Con la piel era diferente ya que requería otros acicalamientos específicos desglosados en una leyenda inexplicable y borrosa que no estaba pensada para sobrevivir a la humedad de un escaparate tropical. Resucitaba bajo soplos de alcanfor, talco Bebito, un gramo de vetiver, bicarbonato de sodio, arroz salpicado por las manos finas y largas de mi abuela y el ventilador fijo. Después había que peinar la piel, despojarla con verbena, orearla, acariciarla, hablarle, nutrirla de sol en la tendedera antes de las 10:00 de la mañana y colgarla de regreso a su perchero, algo aliviada de su ictericia, para intentar retrasar su inminente segundo deceso.
A la edad de 11 años enfrenté por primera vez, sola, el subestimado invierno isleño. La ventisca sostenida de un temporal con nombre de mujer impactó sobre mi huesuda complexión encorsetada en un abrigo de cuatro tallas menos sin el colecho de los frentes fríos entre mi madre, mi padre y mi hermana. Ese febrero el espíritu gélido penetró cada ventana raída, dintel flojo, tabla confiada, teja temblorosa, yagüa, grieta, fisura, rajadura; enfrió cada hierro, viga, verja, andamio, candado, cabilla, clavo; despegó cada junta, masilla; congeló cada bache, mesa, adobe, rosetón, puerta arrugada; ralentizó ascensores y carretas; sobrecargó cada apuntalamiento; rajó cristales a un tajo, dolió en dientes y muelas, tibias, caderas, sienes. Margaret desolló nuestros cueros cansados malacostumbrados a una sola franja climática, heló las lágrimas que, como Deméter, estaban derramando nuestras madres y nuestros padres, y todos los nuestros juntos. En el campamento agrícola Nueva Europa, en Alquízar, una tisana de hierbas caprichosas aledañas al lugar y endulzada hasta lo viscoso, fue lo único que alivió a 300 niños tullidos de frío. En una visita no permitida mi abuela llegó sobre la cama de un camión corriendo a socorrerme con los restos del visón, cuando en portada de prensa anunciado leyó «Frente frío Margaret azota a Occidente del país”. Abrazada al animal dormí las noches restantes en lo que Margaret entró, se estacionó y luego salió rumbo al Golfo de México.

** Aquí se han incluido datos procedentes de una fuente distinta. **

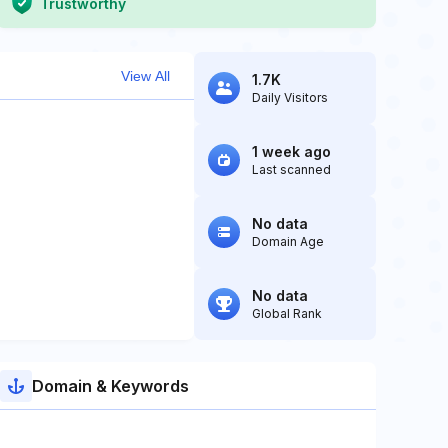
Trustworthy
View All
1.7K
Daily Visitors
1 week ago
Last scanned
No data
Domain Age
No data
Global Rank
Domain & Keywords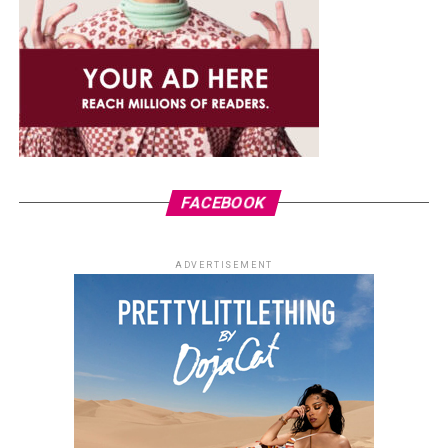
FACEBOOK
ADVERTISEMENT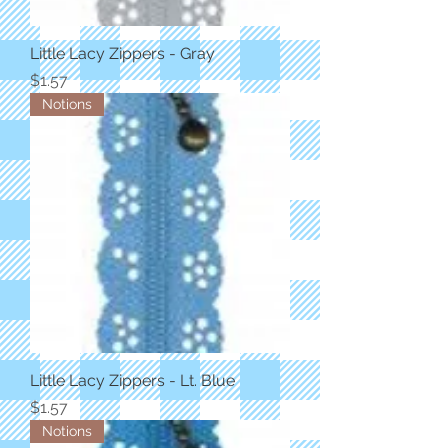
Little Lacy Zippers - Gray
Price
$1.57
Notions
Little Lacy Zippers - Lt. Blue
Price
$1.57
Notions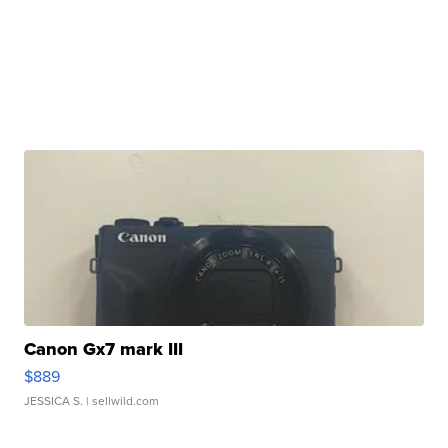
Canon Gx7 mark III
$889
JESSICA S.
| sellwild.com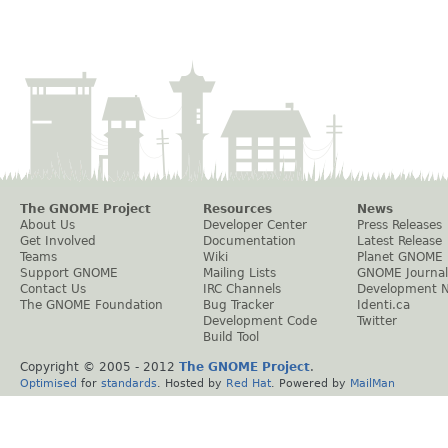
The GNOME Project
Resources
News
About Us
Developer Center
Press Releases
Get Involved
Documentation
Latest Release
Teams
Wiki
Planet GNOME
Support GNOME
Mailing Lists
GNOME Journal
Contact Us
IRC Channels
Development 
The GNOME Foundation
Bug Tracker
Identi.ca
Development Code
Twitter
Build Tool
Copyright © 2005 - 2012
The GNOME Project
.
Optimised
for
standards
. Hosted by
Red Hat
. Powered by
MailMan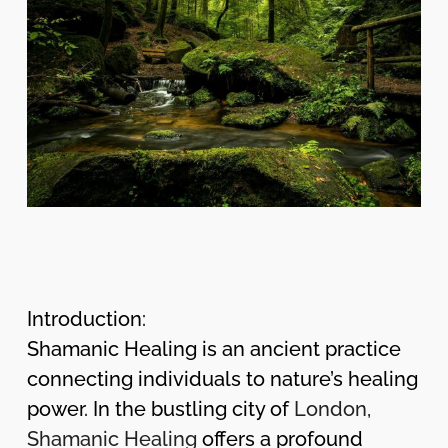
Introduction:
Shamanic Healing is an ancient practice
connecting individuals to nature’s healing
power. In the bustling city of
London,
Shamanic Healing
offers a profound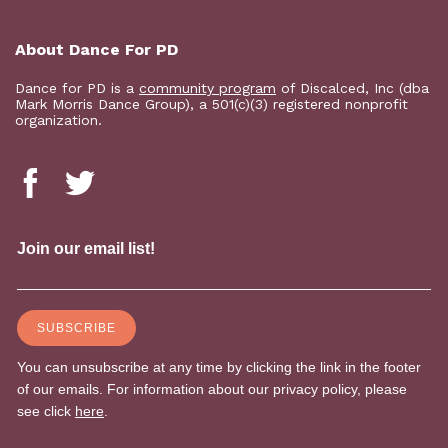
About Dance For PD
Dance for PD is a
community program
of Discalced, Inc (dba
Mark Morris Dance Group), a 501(c)(3) registered nonprofit
organization.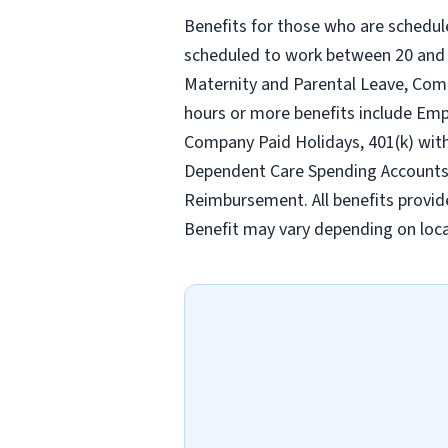
Benefits for those who are schedul
scheduled to work between 20 and 2
Maternity and Parental Leave, Com
hours or more benefits include Emp
Company Paid Holidays, 401(k) wit
Dependent Care Spending Accounts, H
Reimbursement. All benefits provid
Benefit may vary depending on loca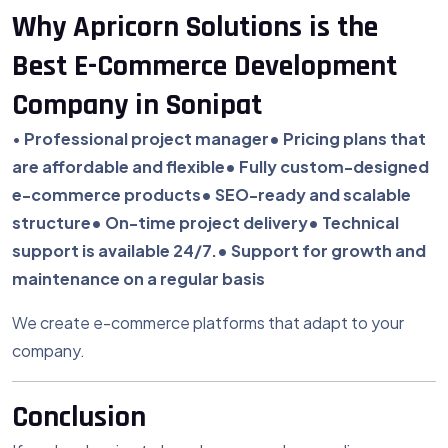
Why Apricorn Solutions is the
Best E-Commerce Development
Company in Sonipat
•
Professional project manager
• Pricing plans that
are affordable and flexible
• Fully custom-designed
e-commerce products
• SEO-ready and scalable
structure
• On-time project delivery
• Technical
support is available 24/7.
• Support for growth and
maintenance on a regular basis
We create e-commerce platforms that adapt to your
company.
Conclusion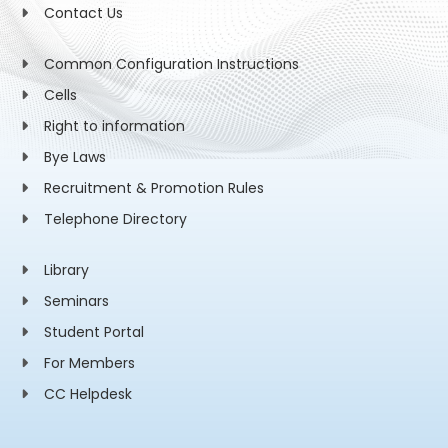
Contact Us
Common Configuration Instructions
Cells
Right to information
Bye Laws
Recruitment & Promotion Rules
Telephone Directory
Library
Seminars
Student Portal
For Members
CC Helpdesk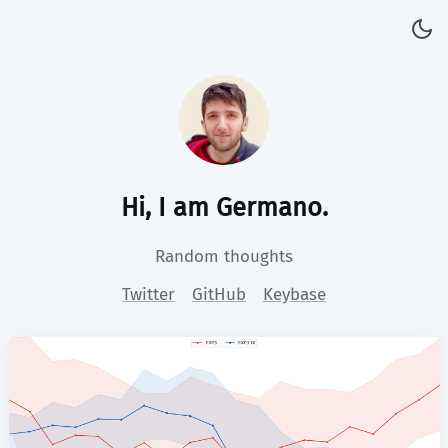
Hi, I am Germano.
Random thoughts
Twitter
GitHub
Keybase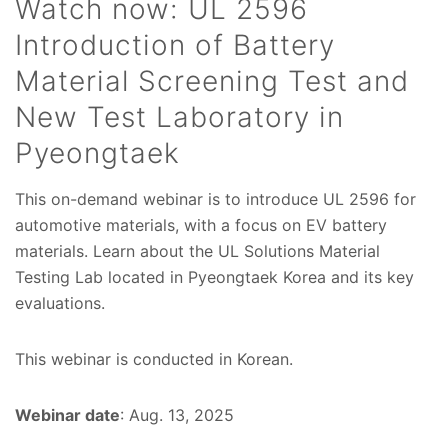
Watch now: UL 2596
Introduction of Battery
Material Screening Test and
New Test Laboratory in
Pyeongtaek
This on-demand webinar is to introduce UL 2596 for
automotive materials, with a focus on EV battery
materials. Learn about the UL Solutions Material
Testing Lab located in Pyeongtaek Korea and its key
evaluations.
This webinar is conducted in Korean.
Webinar date
: Aug. 13, 2025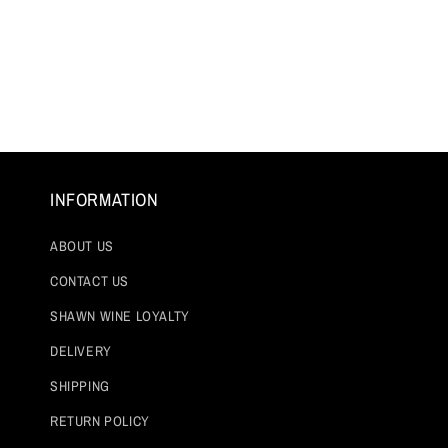
Open
media
1
in
modal
INFORMATION
ABOUT US
CONTACT US
SHAWN WINE LOYALTY
DELIVERY
SHIPPING
RETURN POLICY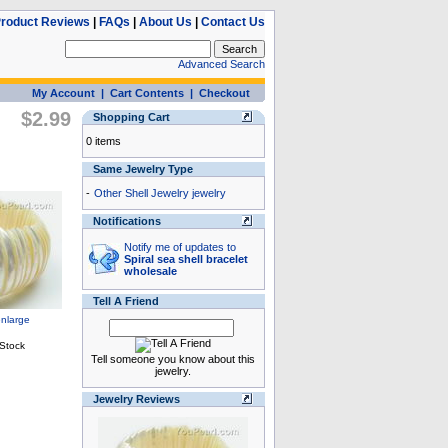
roduct Reviews
|
FAQs
|
About Us
|
Contact Us
Advanced Search
My Account
|
Cart Contents
|
Checkout
$2.99
Shopping Cart
0 items
Same Jewelry Type
-
Other Shell Jewelry jewelry
Notifications
Notify me of updates to
Spiral sea shell bracelet
wholesale
Tell A Friend
Tell someone you know about this
jewelry.
Jewelry Reviews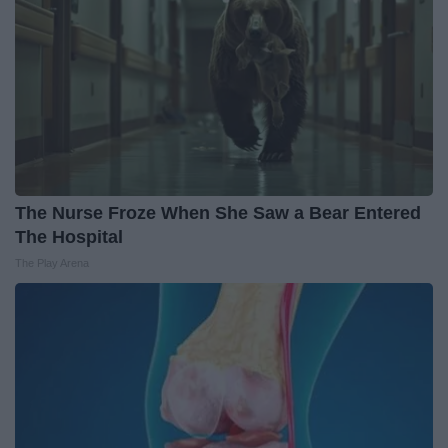
The Nurse Froze When She Saw a Bear Entered
The Hospital
The Play Arena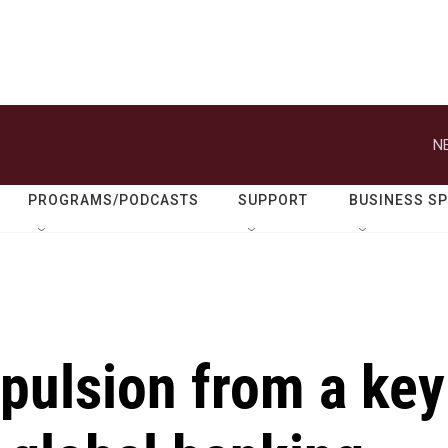
N
PROGRAMS/PODCASTS
SUPPORT
BUSINESS S
pulsion from a key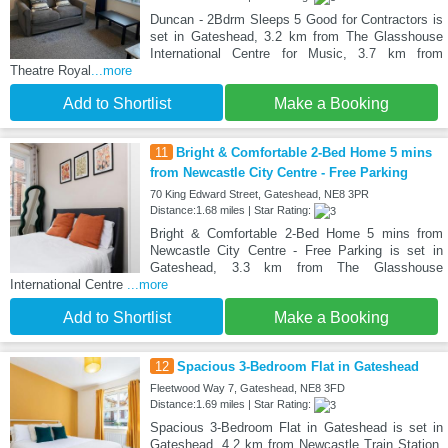
Duncan - 2Bdrm Sleeps 5 Good for Contractors is
set in Gateshead, 3.2 km from The Glasshouse
International Centre for Music, 3.7 km from
Theatre Royal
...more
Add to Shortlist
Make a Booking
11
Bright & Comfortable 2-Bed Home 5 mins
from Newcastle City Centre - Free Parking
70 King Edward Street, Gateshead, NE8 3PR
Distance:1.68 miles | Star Rating:
Bright & Comfortable 2-Bed Home 5 mins from
Newcastle City Centre - Free Parking is set in
Gateshead, 3.3 km from The Glasshouse
International Centre
...more
Add to Shortlist
Make a Booking
12
Spacious 3-Bedroom Flat in Gateshead
Fleetwood Way 7, Gateshead, NE8 3FD
Distance:1.69 miles | Star Rating:
Spacious 3-Bedroom Flat in Gateshead is set in
Gateshead, 4.2 km from Newcastle Train Station,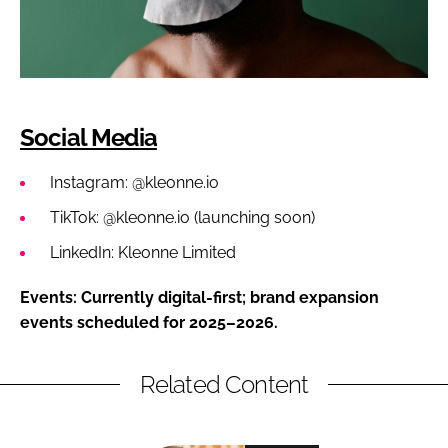
Social Media
Instagram: @kleonne.io
TikTok: @kleonne.io (launching soon)
LinkedIn: Kleonne Limited
Events: Currently digital-first; brand expansion
events scheduled for 2025–2026.
Related Content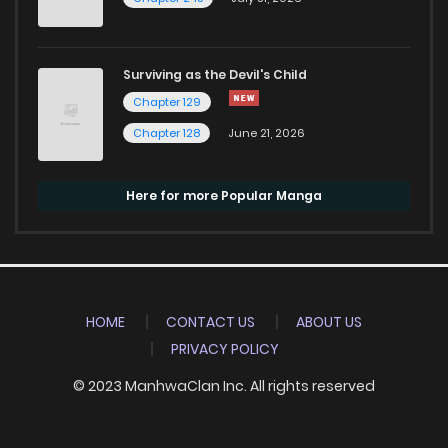
Surviving as the Devil's Child
Chapter 129
Chapter 128
June 21, 2026
Here for more Popular Manga
HOME
CONTACT US
ABOUT US
PRIVACY POLICY
© 2023 ManhwaClan Inc. All rights reserved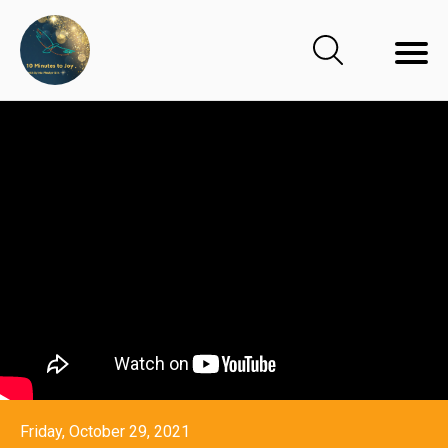
Friday, October 29, 2021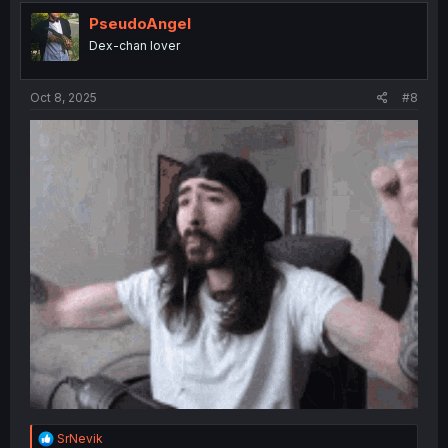
PseudoAngel
Dex-chan lover
Oct 8, 2025
#8
R
SrNevik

En uno de los golpes más bajos del calor y del gobierno mi abuela guardó, paranoica y aterrorizada, los restos de la piel en el congelador. Muchos años después de su muerte volví a encontrar el amasijo de pelaje en tonos caramelos escarchada en una jabita en su congelador, la piel que una vez en vida corrió libre las márgenes de los ríos en las grandes llanuras del hemisferio boreal. La piel -cazada, remojada, piquelada, curtida- que abrigó su piel -luego cazada, remojada, piquelada, curtida- cuando ella una vez sintió furibunda libertad.